Reporting Luke McKinney
Food festivals! That should be all anyone should have to say. A food festival should turn a city into the empty start of a zombie movie, because all the people have escaped their boring lives to feast on flesh. The entire point of building cities was gathering everyone together so that the food-bringers could get closer to all the less useful people.
Food festivals are better than Christmas, because everyone there is better than Santa: you don’t have to wait, or be good, and they always give you exactly what you ask for–and if you do get coal, you can use it to roast meat. These orgies of the olfactory are how we celebrating winning at nature so hard that for us a “food chain” isn’t animals which can eat us, but a global network of buildings dedicated to us eating them.
We’ve reached the stage in human progress when prominently staked ribcages in full public view is a good thing for approaching strangers.
Food festivals are where eating finally catches up with the other indulgences. A night out automatically implies a range of interesting drinks, and also allows you to indulge other biological urges. (So does a night in, thanks to liquor stores and the the intenet). But too many people still treat food as a chore, or an unpleasant medical procedure: a biological need to be dealt with as quickly as possible.
Food is pure contentment. The meaning of life is to stay alive, and food is the most rewarding of the vital requirements. Water simply ends thirst, and reproductive sex is only the start of a whole host of extra jobs, but good food flips the soul switch marked “everything is fine.” A steak sandwich confers more and deeper well meaning than a decade meditating in a monastery. Because monks are all vegetarian. A kebab skewer of Turkish spiced pepperoni is how salt says it loves you. A shot glass of pure chocolate is molten joy.
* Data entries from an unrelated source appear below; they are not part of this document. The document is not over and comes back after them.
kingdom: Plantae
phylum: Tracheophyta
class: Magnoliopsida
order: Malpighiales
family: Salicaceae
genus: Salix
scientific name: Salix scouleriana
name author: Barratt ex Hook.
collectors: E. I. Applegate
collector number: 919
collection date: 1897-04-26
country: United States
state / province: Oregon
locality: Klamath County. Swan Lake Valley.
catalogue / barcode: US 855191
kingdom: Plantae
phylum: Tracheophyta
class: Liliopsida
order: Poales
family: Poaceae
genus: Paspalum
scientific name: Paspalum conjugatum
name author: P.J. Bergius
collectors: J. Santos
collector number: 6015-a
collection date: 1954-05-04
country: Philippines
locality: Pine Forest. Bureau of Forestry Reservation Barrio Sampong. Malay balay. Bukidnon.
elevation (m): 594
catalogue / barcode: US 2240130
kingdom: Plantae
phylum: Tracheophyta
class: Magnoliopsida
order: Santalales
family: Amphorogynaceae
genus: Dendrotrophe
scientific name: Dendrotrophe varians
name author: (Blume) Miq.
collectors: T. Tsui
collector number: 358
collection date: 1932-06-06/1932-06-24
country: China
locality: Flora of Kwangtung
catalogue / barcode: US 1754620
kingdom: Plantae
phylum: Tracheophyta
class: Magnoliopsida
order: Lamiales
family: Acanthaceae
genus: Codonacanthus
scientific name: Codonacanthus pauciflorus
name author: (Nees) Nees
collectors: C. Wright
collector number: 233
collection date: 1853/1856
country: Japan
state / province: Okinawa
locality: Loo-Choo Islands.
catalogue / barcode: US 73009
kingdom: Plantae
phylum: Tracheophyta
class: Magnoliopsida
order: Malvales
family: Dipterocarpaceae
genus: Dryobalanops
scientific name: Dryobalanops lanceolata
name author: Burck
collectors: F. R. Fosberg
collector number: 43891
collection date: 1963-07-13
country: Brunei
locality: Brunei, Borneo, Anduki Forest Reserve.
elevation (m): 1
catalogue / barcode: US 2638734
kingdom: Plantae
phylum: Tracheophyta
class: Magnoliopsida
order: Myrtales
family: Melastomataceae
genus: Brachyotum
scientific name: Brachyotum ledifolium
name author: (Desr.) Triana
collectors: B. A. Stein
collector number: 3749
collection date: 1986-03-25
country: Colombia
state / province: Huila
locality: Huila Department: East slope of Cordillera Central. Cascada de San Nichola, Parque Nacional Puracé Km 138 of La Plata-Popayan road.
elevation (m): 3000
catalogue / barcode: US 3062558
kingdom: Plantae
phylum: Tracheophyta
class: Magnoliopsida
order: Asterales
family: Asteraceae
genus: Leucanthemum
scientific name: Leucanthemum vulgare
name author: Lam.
Food is the most fundamental truth of life, and food festivals reveal all advertising BS for the lies they are. The “Health food” companies in attendance look like cardboard cutouts in a swimsuit competition. You should be suspicious of any food whose main advertising point isn’t how good it is to eat. The food festival reveals the health shills for the buzzworders they truly are, booths of banners and words wedged between mountains of food, the fixed grins of marketers looking weak and stressed between jolly butchers and bakers.
When you’re selling what looks and often tastes like herbal soap next to half a roasted pig, you may be in the wrong place. Food festivals are for people who celebrate eating, not those who spreadsheet it.
Devouring your way through a small town, where all the natives welcome you and offer you everything they have – it’s the good opposite of a Viking rampage, with even more feasting. The Brazilian BBQ asked if I wanted the full steak burger, the barman asked if I wanted the full pint of dry cider, and a wandering sample distributor inquired if I’d like a shot of a whiskey named after monkeys. Basically, food festivals are carnivals of rhetorical questions.
They’re also where you find the Mad Scientists of eating, the crazed geniuses whose unholy feats cannot be contained within the walls of the (regular dining) establishment. Cost-inefficient glories, like Chorizo in a Blanket, which is what happens when someone decides that the sausage roll – the perfect snack, meat wrapped in a plate you can eat – can be made even better. Madnesses like gin & tonic-flavored popcorn, which prove that it’s possible to entirely succeed and still not make something people should eat more than once. Or even sorcerous crimes which look like the internet itself escaped into real space.
That shouldn’t work. That’s stupid. That’s some “soRandom” internet LOLer escaped into the real world and attempting to ruin our most wonderful things. And it is glorious.
Leonard Pig Candy must employ bacon-based materials scientists and necromancers, because that dead pig is tuned to the exact texture required to make this work. That’s a more precisely balanced process than a fusion reactor. Note the lower-left red patch: the bacon is perfectly perched at not-quite-crispy crystal, a solid red shard of unburned brilliance. Dry yet tasty, firm yet chewable, synchronizing with the dark chocolate so impossibly you wonder if you were the idiot for doubting them. No. No, you weren’t. You were absolutely right that this is a stupid idea. You were also lucky enough to find someone to prove you wrong.
I have never seen the like before or since. But I go to every food festival there is searching for more, and so should you.